Ma dobbiamo quindi rassegnarci al fatto che le migliori birre italiane siano preparate con ingredienti provenienti da altri Paesi?

Se è senz’altro vero che si può produrre ottima birra con malto d’orzo tedesco e luppoli americani, non è infatti fuorviante definire questa birra come “italiana”, nell’era in cui l’attenzione all’appartenenza territoriale e alla tipicità dei prodotti alimentari è massima?

Consumiamo manzo piemontese e grano siciliano, olio pugliese e pecorino toscano; cerchiamo prodotti da agricoltura sostenibile, biologica e biodinamica, ci fidiamo di certificazioni DOP e IGP perché raccontano storie di paesaggi, delle persone che li abitano e delle loro culture.

In un quadro altamente competitivo che vede l’industria insidiare gli spazi di potenziale espansione del segmento premium saturando il mercato con prodotti crafty (e cioè che scimmiottano l’immagine delle produzioni autenticamente artigianali, ma non ne pareggiano la sostanza), crediamo che l’unico modo per fare davvero la differenza sia sviluppare il concetto di filiera agricola nazionale.

Solo curando la produzione della birra dalla terra al bicchiere questa potrà essere al 100% italiana, rafforzando di fatto anche il concetto di artigianale; un prodotto la cui qualità venga intesa in maniera olistica, partendo da ingredienti di base coltivati in proprio con filosofia etica e saper fare, e che rispecchi a pieno un terroir e con le sue specificità morfologiche, ambientali, culturali.

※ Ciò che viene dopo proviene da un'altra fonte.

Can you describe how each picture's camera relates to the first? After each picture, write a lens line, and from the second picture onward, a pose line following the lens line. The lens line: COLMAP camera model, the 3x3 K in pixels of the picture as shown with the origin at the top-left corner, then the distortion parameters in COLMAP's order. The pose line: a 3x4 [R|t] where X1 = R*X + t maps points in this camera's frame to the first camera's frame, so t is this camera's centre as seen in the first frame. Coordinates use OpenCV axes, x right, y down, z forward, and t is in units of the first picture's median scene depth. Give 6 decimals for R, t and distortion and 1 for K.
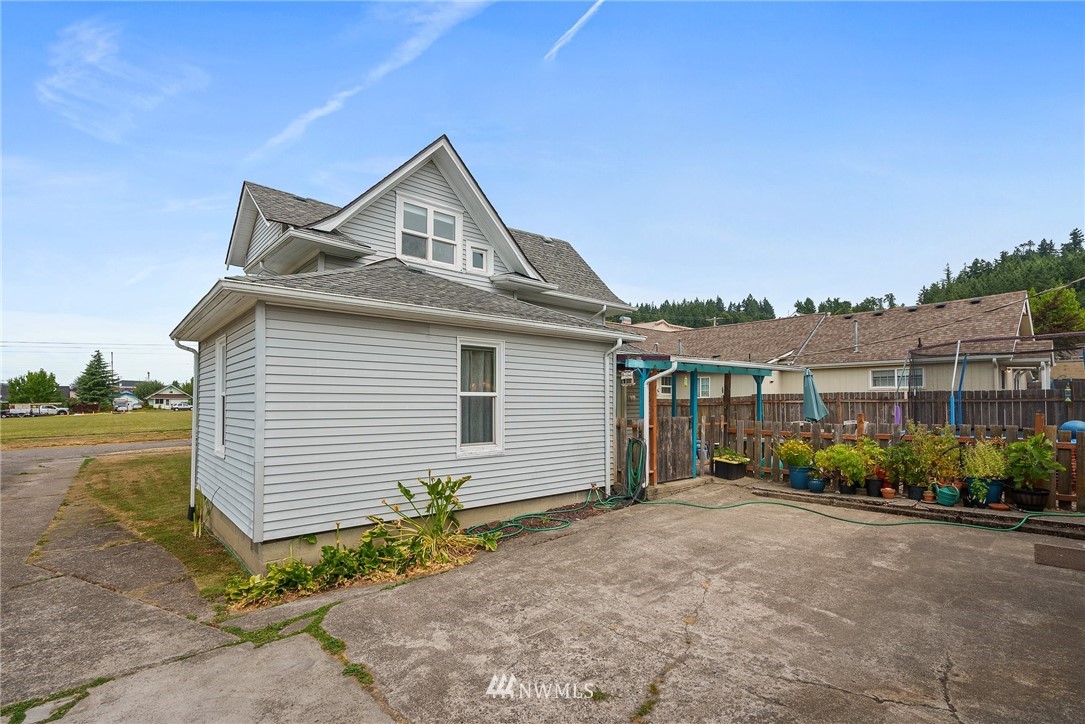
lens RADIAL K [[492.3, 0, 538.0], [0, 492.3, 377.3], [0, 0, 1]] dist [-0.001707, -0.000040]
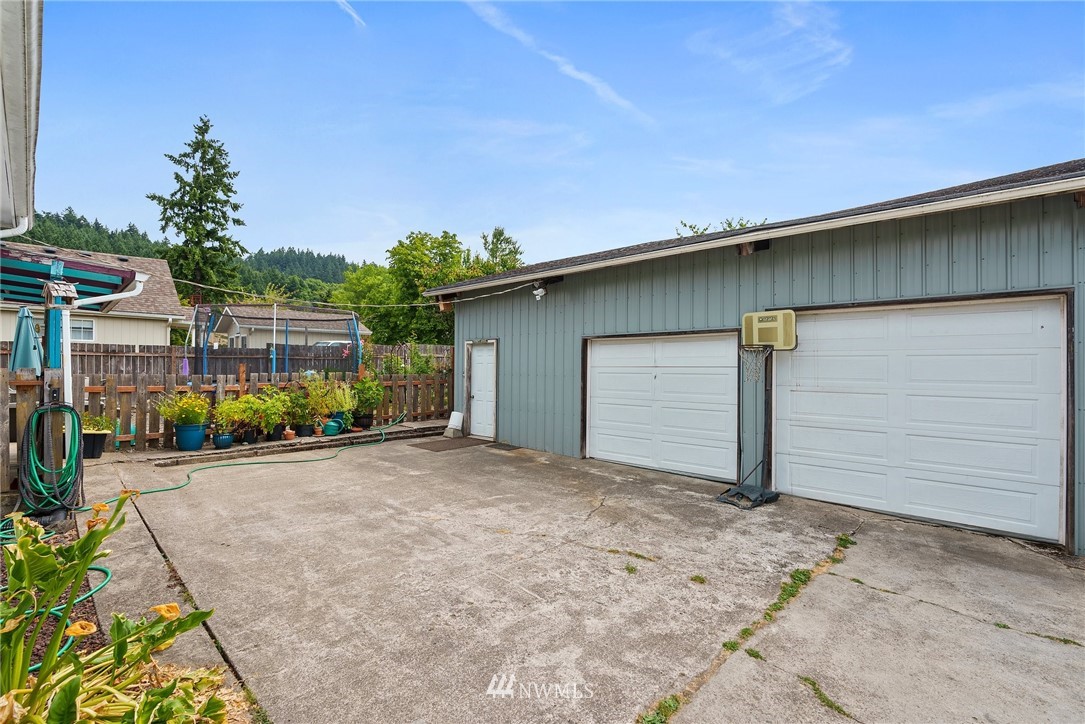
lens RADIAL K [[492.3, 0, 538.0], [0, 492.3, 377.3], [0, 0, 1]] dist [-0.001707, -0.000040]
pose [[-0.089001, -0.015652, 0.995909, -0.774180], [-0.060825, 0.998096, 0.010251, 0.103809], [-0.994173, -0.059664, -0.089784, 0.954353]]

Che il prodotto sia buono sarà necessario ma non potrà più bastare, quindi: il futuro è restituire alla nostra amata bevanda la sua dimensione di frutto della terra curato dal produttore in ogni fase della gestazione.

A supporto delle birre artigianali Made in Italy, nel 2019 è nato il Consorzio Birra Italiana - partecipato da produttori di birra, agricoltori e Coldiretti - che, attraverso la tutela e la crescita della filiera agricola italiana riconducibile alla produzione brassicola, ha il fine di rafforzare l’identità italiana autentica.